Василиса, пришибленная и почерневшая, поднялась с деревянного диванчика, поздоровалась, пригласила садиться. Покаянно угнув голову, прикрыла рот концом платка и, подтолкнув сынишку, вышла с ним в прихожую.
Но Степка этого даже не заметил. Как увидел Кирилла Степановича — ободрало морозом спину. Если б не знал он, кто тут лежит, ни за что не признал бы этого человека. Весь он зарос косматыми сивыми волосами, сиротливо торчал желто-восковой, острый, раздвоенный на кончике нос. На лбу и лице желтизна сгустилась, и по ней в беспорядке зияли мерзкие бурые пятна, словно горохом кто-то бросил в него. Веки обтянулись и глубоко провалились в глазницах, а на дне этих ям страшно двигались такие же темные пятна, как и на лбу, только покрупнее.
Казалось, что лежит одна голова, без туловища, потому как оно, прикрытое тонким синим покрывалом, почти не возвышалось над постелью и пугало своей мертвенной неподвижностью.
— Прости… мине, дедушка, — загробным, совсем не похожим на свой, голосом простонал Кирилл. — И все… простите… Я ведь… у вас…
— Бог простит, — грубо прервал его дед, — а мы давно простили, как пакостить перестал.
— …И быков… и Мухортиху…
— Да не сказывай ты, — опять оборвал его дед, — и без тибе все знаем… Эт ведь такие вот, как ты, хитрые да поганые думают, что они умнейши всех, что люди глупые — не видют и не догадываются об делах ваших грешных. Нет, не хитростью жил ты, Кирилла, нахальством. А народ, он совестливый, он, как бог, все видит, да не скоро скажет… Теперь вот, видишь, никто к тибе не пришел и не придет…

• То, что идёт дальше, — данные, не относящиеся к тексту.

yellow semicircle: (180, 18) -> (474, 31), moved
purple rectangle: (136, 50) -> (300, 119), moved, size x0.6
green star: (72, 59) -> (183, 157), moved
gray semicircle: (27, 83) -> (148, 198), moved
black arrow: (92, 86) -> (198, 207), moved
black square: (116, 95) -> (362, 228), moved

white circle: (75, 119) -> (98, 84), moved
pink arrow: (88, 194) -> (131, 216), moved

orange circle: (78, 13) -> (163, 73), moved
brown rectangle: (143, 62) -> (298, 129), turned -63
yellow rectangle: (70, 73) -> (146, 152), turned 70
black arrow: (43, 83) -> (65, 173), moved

— Понял я, дедушка… все понял…
— Да кому ж она нужна теперь эта твоя понятия? В могилу тибе закопать и то никто не придет. Ты ведь всю жизню честил нас чертомелями, землероями да мурашами. Мураши эти мир хлебушком потчевают. А ты кого за всю жизню порадовал? Ты ведь, как вша зловредная, готовую кровушку пил. А мог бы работать.
Запавшие глаза у Кирилла повлажнели.